* _Activity_: Each line that holds the word "sensitivity" counts once; give the total for the records below and nothing else.

Top of Supplied data

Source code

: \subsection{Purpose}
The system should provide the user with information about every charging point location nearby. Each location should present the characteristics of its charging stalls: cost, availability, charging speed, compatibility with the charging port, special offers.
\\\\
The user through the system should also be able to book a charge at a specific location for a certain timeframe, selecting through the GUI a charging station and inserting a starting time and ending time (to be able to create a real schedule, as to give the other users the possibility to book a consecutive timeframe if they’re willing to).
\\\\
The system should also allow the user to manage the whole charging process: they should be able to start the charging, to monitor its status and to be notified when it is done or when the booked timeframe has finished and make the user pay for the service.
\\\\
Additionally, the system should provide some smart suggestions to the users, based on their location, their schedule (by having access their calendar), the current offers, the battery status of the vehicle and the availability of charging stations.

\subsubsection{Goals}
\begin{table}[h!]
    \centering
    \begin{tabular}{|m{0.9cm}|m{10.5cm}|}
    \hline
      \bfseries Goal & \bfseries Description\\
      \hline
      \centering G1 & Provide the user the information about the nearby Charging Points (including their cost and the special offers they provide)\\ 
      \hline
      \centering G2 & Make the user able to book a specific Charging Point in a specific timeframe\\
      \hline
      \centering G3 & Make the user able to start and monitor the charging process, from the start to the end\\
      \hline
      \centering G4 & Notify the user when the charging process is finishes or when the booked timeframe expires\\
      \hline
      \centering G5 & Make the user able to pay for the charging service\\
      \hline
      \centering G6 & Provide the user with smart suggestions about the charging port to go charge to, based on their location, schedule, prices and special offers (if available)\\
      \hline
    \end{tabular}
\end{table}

Bottom of Supplied data
Top of Supplied data

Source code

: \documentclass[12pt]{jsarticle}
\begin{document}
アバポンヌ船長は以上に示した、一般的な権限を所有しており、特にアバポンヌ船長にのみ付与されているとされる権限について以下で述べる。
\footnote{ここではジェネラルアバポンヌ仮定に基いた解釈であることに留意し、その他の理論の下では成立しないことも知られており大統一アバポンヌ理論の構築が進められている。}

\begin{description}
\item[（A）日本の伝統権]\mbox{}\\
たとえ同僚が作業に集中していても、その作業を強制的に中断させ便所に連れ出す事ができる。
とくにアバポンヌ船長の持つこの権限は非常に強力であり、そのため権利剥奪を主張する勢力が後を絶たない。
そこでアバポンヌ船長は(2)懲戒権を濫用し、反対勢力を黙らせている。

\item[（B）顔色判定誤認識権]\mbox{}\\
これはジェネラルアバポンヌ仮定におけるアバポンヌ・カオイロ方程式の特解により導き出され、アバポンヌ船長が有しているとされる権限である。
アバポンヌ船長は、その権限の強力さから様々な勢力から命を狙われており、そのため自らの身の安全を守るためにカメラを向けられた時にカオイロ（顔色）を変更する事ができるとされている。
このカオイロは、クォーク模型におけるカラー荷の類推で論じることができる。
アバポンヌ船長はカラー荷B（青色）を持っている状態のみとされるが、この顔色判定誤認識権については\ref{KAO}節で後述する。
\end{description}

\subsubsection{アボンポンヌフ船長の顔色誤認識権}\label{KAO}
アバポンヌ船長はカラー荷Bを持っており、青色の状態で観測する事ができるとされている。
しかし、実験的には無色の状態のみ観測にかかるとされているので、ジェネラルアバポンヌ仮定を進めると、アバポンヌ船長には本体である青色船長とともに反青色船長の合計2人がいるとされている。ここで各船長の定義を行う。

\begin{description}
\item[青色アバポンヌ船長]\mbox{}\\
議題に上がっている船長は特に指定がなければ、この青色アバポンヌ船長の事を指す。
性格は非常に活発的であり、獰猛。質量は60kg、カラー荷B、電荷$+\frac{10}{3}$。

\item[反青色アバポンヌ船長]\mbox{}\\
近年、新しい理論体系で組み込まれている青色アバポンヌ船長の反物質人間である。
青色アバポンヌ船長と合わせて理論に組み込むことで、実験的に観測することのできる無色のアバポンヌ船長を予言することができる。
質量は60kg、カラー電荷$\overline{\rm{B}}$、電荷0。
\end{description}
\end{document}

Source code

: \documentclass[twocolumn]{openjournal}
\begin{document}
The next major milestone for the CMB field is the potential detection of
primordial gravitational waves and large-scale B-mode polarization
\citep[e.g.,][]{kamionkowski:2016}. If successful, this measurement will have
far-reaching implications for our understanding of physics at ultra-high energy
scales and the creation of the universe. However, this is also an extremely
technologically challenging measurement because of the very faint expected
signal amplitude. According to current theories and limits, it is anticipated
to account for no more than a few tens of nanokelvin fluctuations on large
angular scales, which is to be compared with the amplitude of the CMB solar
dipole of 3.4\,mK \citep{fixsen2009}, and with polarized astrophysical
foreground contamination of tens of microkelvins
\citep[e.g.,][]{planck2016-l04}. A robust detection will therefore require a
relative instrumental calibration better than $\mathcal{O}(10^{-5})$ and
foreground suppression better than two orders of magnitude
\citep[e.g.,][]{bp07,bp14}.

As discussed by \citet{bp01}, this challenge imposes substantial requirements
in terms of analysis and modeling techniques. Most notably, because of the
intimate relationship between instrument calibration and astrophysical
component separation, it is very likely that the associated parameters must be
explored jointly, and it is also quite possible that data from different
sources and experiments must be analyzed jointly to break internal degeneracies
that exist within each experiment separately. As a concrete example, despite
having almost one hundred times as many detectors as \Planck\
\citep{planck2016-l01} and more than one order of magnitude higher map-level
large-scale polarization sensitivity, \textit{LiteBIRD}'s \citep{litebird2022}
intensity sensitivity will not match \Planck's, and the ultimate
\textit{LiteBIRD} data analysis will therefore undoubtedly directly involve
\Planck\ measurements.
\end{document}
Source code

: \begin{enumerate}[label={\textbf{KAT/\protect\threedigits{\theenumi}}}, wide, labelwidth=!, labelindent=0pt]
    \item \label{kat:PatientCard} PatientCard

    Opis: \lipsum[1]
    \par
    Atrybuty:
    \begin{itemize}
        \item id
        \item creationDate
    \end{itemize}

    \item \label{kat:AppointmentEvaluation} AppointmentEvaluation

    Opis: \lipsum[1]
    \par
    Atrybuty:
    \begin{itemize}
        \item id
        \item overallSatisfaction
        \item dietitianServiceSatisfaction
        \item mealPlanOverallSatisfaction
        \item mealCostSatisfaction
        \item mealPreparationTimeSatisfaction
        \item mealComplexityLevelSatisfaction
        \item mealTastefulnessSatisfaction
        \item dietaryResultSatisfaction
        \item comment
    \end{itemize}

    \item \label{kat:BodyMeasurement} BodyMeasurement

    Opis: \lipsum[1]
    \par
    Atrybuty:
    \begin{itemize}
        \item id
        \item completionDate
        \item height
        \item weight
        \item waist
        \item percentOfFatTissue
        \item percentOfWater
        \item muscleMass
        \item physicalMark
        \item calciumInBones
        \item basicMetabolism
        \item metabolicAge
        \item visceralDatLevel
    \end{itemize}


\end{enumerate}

Bottom of Supplied data

* _Response_: 2